Another solution that has been proposed is to automate this process
by perhaps using learning and logic agents to analyze ontological
structures and/or the data-sets corresponding to various ontologies, in
order to automatically learn or derive rules and mappings that
integrate them. I personally doubt that the automated ontology mapping
approach will yield useful fruit anytime soon — there is still no
substitute for human domain-expertise in mapping between ontologies. It
simply requires too subtle an epistemological and semantic intelligence
for an automated program to do well.

I believe the solution will ultimately stem from a solution to the
Upper Ontology Problem — if we can solve that problem, then much of
the Ontology Integration Problem will go away as most ontologies will
automatically be inter-mapped at the Upper-Ontology Level at least. If
we had a standard Upper Ontology and furthermore, if this standard were
also to include meta-level concepts for mapping between ontologies and expressing differences in meaning between sets of classes in different ontologies,
then integrating ontolgies would certainly be easier.

Note: See Also, this related article, on how to design richer semantics using Roles as a design pattern in ontologies.

0 thoughts on “The Ontology Problem: A Definition with Commentary

  1. Brilliant summary of ontology problems. One question. Is there a significant difference between taxonomy and ontology?
    (In the past when thinking about the problems you outline I have always used the word taxonomy in my mind, but that’s probably because I was unaware that that ontology was the technical word)

  2. Yes there is a difference between a taxonomy and an ontology. An ontology defines not only the classes (the things) but also their properties, such as their attributes and the types of relationships they can have to one another, as well as possible restrictions on how the classes and properties can be instantiated. Consider this example:
    1. Thing
    1.a. Living Thing
    1.a.i. Human
    1.a.ii. Animal
    (Class Thing
    hasName (string)
    (Class LivingThing
    is-a Thing
    hasName (string)
    hasBirthDate (datetime)
    hasLocation (GeographicLocation)
    hasWeight (long)
    (Class Human
    is-a LivingThing
    is-a Thing
    hasName (string)
    hasBirthDate (datetime)
    hasLocation (GeographicLocation)
    hasWeight (long)
    hasFirstName (string)
    hasLastName (string)
    hasCityOfResidence (City)
    hasNationality (Nation)
    hasGender (“male” or “female”)
    hasHeight (long)
    hasEthnicity (Ethinicity)
    hasFriend (Role: Friend)
    hasEmploymentHistory (EmploymentHistory)

  3. Great breakdown of ontology issues…
    But if one of the goals of the Semantic Web is to demolish the concept of “data silos” as well as the rigorous “structured data” concept- doesn’t using such a complex ontology put us back to square one anyway? I feel like we’re moving away from the idea of having the DATA carry organizational information.
    Our brains don’t work this way- we don’t have an incredibly complex “card catalog” of semantics in our heads.
    If you did implement a “perfect” Upper Ontology, as well as a standard functional Ontology – how do all of the “slots” get filled with data about data?
    And won’t that generate “meta-data” that is as expansive as the current Web itself?

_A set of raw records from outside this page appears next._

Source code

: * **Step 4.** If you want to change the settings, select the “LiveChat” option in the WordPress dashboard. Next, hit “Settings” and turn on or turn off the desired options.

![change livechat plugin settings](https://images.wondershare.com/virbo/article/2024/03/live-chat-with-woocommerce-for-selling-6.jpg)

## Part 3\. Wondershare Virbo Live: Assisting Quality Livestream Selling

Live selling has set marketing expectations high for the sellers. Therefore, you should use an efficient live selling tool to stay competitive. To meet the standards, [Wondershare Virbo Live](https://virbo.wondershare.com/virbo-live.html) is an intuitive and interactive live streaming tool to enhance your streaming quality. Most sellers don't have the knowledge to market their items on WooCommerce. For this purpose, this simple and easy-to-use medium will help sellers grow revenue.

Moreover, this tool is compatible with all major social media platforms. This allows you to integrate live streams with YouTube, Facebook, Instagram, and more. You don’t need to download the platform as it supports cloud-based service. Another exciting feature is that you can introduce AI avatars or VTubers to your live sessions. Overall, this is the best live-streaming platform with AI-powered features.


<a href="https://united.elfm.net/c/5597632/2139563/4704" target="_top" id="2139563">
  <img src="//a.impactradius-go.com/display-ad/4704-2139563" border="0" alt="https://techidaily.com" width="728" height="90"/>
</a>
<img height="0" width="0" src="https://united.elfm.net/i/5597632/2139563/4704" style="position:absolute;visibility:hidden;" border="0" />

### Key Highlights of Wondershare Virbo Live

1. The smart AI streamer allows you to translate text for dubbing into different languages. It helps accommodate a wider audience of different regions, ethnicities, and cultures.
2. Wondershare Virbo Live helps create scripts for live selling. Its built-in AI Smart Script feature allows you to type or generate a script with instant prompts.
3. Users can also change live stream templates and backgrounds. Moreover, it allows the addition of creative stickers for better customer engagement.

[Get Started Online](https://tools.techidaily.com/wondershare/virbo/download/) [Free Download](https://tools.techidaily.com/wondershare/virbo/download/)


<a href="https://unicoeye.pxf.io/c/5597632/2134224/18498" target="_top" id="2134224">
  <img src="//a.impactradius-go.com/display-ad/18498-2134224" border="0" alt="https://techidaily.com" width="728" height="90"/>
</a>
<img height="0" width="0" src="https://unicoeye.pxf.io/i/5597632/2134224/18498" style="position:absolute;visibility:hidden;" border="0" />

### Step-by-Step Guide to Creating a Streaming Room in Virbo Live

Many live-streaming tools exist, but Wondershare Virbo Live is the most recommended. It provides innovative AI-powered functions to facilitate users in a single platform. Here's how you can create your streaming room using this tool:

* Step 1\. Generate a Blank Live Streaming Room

  4. Good article! I’d like to mention the Suggested Upper Merged Ontology Unlike the other available upper ontologies, SUMO has a wealth of domain ontologies that should make it clearer for a given user how he or she might get started using some relevant concepts. Another unique feature is a set of mappings to all of WordNet, which allows the new users to enter most any English word and find out which SUMO terms are relevant.